DATA TO PROCESS: Begin

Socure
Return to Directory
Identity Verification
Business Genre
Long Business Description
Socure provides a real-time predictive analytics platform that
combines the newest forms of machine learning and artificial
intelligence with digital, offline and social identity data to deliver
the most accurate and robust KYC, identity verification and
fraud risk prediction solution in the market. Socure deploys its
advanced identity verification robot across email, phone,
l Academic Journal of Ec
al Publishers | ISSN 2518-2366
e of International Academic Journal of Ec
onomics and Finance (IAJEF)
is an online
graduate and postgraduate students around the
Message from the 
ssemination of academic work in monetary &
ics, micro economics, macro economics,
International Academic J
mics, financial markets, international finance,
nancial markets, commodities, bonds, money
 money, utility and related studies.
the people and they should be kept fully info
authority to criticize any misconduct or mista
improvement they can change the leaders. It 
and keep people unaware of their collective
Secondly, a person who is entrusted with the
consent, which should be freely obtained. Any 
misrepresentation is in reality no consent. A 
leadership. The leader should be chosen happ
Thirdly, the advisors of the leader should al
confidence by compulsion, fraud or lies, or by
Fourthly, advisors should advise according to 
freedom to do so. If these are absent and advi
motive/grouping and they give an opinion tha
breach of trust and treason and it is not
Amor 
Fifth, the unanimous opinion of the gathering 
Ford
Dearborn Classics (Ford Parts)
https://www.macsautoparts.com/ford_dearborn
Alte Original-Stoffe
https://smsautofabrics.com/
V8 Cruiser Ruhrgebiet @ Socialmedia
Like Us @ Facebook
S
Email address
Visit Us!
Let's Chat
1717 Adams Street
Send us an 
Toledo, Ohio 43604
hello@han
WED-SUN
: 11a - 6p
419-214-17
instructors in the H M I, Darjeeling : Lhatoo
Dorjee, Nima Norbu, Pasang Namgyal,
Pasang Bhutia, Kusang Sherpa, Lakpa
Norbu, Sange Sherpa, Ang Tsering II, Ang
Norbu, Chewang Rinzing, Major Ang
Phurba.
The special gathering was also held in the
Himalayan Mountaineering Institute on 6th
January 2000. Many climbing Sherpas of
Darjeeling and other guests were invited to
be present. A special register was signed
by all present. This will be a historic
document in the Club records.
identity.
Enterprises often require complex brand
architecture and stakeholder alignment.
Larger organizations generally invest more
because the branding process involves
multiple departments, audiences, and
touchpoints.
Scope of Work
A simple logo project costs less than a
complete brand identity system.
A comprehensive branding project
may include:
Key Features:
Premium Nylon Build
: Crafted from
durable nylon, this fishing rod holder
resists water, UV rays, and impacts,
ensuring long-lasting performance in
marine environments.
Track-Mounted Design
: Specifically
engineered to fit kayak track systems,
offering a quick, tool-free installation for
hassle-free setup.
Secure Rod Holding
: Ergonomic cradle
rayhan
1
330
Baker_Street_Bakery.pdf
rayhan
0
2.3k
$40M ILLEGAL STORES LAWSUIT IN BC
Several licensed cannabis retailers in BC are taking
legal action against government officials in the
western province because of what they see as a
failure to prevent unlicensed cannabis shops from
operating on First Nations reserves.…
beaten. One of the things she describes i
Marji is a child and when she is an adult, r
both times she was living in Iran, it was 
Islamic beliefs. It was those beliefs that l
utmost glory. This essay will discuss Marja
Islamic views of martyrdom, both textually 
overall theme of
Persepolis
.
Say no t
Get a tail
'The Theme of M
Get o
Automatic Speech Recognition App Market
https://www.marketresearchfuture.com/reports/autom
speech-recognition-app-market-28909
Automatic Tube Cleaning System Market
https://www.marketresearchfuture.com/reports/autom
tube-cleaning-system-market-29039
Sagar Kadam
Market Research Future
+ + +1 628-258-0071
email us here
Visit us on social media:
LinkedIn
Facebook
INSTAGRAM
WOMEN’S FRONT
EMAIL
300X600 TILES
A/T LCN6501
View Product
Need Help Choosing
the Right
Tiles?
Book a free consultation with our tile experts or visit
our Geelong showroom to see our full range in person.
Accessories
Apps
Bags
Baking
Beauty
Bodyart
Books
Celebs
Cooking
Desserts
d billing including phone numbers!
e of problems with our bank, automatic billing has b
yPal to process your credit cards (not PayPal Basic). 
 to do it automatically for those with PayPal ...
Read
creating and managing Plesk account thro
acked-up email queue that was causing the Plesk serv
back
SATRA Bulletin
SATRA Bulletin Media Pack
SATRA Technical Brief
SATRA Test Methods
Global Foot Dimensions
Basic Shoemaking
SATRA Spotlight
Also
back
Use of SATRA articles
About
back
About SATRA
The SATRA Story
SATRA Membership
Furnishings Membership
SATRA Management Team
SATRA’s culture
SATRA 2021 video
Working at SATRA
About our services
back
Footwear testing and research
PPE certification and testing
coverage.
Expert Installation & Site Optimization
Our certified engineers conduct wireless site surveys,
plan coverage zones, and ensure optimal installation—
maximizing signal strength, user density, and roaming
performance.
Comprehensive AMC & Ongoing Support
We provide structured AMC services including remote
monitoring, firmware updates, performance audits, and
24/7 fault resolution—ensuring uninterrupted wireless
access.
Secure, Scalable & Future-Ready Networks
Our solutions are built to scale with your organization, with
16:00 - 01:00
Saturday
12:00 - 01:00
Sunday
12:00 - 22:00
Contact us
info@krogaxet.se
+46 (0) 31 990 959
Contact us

DATA TO PROCESS: End

From the entries above, tally every line holding the string "they". Give only the count.

◆ RESULT ◆
4